ÜRETTİĞİN İŞİ TAM VE ZAMANINDA YAP

Pazarlama

Pazar Araştırmaları

 

1.1. Başlangıçtan 1970’lere... Dünyada pazarlama araştırmalarının başlangıcı, modern anlamda kitle tüketimi ve kitle üretimi kavramlarının gelişmesiyle ortaya çıkmıştır. Kitle tüketiminin gelişmesi, yani yerel pazarların ulusal pazarlara entegre olması, yerel farklılıklar yerine sınıfsal ya sosyoekonomik farklılıklar gibi ulusal düzeyde ölçülebilir farklılıkların kişilerin tutum ve davranışları üzerinde etkin olması, tüketici kitlesinin davranışlarını ölçmeyi hedefleyen pazarlama araştırmalarının doğmasına neden olmuştur. Ayrıca ulusal ve yerel medyanın güç kazanıp, kitle iletişim araçlarının geleneksel iletişim araçlarının yerini alması, toplumsal dikey ve yatay hareketliliğinin artması da, yeni bir analiz birimi olarak tüketicilerin üreticiler ve yöneticiler için ön plana gelmesine katkıda bulunan etkenlerdir.

Öte yandan Fordist ve Taylorist üretim biçimlerinin egemen üretim biçimi olmaları da pazarlama araştırmalarının önemini arttırmıştır. Bilimsel bir işletme yönetiminin ihtiyacı olan en önemli bilgiler, müşterinin sesini yansıtan pazarlama araştırmalarıyla toplanmaktadır. Bilimsel yönetici sadece elinde saatle süreçlerini optimize etmeye çalışmayacak, aynı zamanda talebe en uygun üretimi yapmaya çalışacaktır.

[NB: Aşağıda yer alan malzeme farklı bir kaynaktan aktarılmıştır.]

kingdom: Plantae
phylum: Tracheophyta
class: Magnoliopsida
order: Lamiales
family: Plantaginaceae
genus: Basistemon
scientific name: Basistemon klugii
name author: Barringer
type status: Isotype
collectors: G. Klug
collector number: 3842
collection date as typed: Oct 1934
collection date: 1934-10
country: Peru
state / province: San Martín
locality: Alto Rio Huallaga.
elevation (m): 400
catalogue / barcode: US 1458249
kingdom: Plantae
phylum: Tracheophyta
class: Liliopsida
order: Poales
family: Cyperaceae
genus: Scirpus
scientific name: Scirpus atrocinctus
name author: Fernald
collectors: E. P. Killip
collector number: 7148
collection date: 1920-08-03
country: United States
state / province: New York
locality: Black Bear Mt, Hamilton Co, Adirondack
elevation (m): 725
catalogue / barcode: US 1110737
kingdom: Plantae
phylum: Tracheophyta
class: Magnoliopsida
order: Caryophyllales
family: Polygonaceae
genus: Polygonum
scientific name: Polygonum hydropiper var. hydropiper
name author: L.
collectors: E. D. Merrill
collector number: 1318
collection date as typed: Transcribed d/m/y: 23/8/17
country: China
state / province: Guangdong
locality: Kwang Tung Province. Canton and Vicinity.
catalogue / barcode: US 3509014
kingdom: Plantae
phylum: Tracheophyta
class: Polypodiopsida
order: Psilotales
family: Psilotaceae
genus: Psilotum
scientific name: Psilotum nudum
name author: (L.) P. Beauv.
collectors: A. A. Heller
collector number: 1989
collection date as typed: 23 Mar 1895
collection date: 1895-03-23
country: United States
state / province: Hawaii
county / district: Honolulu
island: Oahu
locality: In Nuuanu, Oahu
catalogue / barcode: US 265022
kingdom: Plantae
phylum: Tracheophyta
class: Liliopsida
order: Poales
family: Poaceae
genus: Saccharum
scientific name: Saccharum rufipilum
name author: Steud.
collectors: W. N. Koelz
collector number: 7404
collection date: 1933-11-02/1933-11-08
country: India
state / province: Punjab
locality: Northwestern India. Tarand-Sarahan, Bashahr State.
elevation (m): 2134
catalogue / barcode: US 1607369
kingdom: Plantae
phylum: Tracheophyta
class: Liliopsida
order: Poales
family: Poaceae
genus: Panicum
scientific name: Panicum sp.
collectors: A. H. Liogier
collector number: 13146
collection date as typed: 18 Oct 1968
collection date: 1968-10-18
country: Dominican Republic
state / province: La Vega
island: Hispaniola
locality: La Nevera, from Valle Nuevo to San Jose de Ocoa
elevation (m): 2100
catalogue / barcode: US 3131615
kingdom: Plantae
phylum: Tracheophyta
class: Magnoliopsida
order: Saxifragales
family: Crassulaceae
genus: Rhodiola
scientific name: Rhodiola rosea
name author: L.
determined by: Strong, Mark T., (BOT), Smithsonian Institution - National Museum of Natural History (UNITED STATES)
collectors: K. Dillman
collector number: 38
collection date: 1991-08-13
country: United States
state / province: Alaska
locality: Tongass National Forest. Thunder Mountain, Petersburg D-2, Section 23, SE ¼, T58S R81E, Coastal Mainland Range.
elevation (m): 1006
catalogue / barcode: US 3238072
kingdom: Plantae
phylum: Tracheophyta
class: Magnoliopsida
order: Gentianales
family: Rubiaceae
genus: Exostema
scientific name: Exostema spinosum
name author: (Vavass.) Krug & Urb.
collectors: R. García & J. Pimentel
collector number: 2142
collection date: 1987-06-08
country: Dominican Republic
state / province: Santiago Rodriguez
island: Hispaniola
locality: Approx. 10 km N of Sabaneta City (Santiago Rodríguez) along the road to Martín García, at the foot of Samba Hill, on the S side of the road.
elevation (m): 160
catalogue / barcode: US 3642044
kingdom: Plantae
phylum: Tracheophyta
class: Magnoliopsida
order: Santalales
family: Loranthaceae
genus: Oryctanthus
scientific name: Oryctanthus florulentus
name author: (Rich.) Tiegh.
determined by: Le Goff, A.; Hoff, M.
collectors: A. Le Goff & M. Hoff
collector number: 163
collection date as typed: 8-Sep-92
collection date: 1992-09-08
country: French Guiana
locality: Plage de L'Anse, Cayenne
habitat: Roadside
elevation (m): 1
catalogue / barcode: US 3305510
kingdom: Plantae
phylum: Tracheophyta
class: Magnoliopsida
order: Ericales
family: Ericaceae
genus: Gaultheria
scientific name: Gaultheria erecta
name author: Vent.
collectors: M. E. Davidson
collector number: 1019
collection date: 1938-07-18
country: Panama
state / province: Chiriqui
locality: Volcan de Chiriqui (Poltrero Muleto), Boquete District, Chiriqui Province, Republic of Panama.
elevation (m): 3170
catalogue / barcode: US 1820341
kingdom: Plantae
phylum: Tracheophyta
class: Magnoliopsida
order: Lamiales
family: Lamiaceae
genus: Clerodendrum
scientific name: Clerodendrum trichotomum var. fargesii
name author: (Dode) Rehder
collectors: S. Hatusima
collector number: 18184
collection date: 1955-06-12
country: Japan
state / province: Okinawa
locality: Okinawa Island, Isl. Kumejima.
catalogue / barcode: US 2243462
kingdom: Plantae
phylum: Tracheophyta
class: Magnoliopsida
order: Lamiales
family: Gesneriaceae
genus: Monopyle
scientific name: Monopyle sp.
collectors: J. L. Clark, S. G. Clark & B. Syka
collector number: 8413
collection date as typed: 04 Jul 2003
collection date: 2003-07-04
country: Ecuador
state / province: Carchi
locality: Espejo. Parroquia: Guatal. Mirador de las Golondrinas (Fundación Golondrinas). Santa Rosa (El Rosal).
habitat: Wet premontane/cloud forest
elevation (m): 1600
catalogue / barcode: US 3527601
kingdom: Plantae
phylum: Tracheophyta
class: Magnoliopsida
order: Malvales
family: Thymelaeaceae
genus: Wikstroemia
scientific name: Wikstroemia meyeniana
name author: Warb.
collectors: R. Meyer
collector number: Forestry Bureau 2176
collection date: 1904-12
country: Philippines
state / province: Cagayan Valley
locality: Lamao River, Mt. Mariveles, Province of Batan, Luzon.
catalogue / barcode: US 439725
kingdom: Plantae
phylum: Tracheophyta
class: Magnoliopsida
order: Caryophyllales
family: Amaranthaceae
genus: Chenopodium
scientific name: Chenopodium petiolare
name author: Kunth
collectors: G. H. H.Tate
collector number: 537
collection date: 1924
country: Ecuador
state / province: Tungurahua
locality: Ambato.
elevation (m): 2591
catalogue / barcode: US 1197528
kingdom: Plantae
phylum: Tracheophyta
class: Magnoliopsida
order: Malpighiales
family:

Pazarlama araştırmalarının güdümleyicilerinden bir tanesi de, 20. yy’da kitle iletişim araçlarının gelişmesiyle, bu araçları etkin biçimde kullanmayı hedefleyen reklam ve halkla ilişkiler sektörlerinin gelişmesidir. Ellerindeki sınırlı reklam bütçelerini optimal şekilde kullanmayı amaçlayan reklamverenler, reklam pastası için mücadele eden farklı iletişim araçlarının en uygun hedef kitleye ulaştıklarını kanıtlamalarını istemiştir. Bu da pazarlama araştırmalarının bir parçası olarak medya ölçümlerinin gelişmesine yol açmıştır.

İkinci Dünya Savaşı sonrasının bereketli ekonomik büyüme trendi, anglosakson merkezler başta olmak üzere pazarlama araştırmalarının hızlı bir şekilde gelişmesine yol açmıştır. Özellikle ABD’de ulusal pazarın oluşması, “Amerikan Tüketicisi”ni betimlemeyi ve ona en etkin şekilde ulaşmak için çabaların harcanmasıyla sonuçlanmıştır.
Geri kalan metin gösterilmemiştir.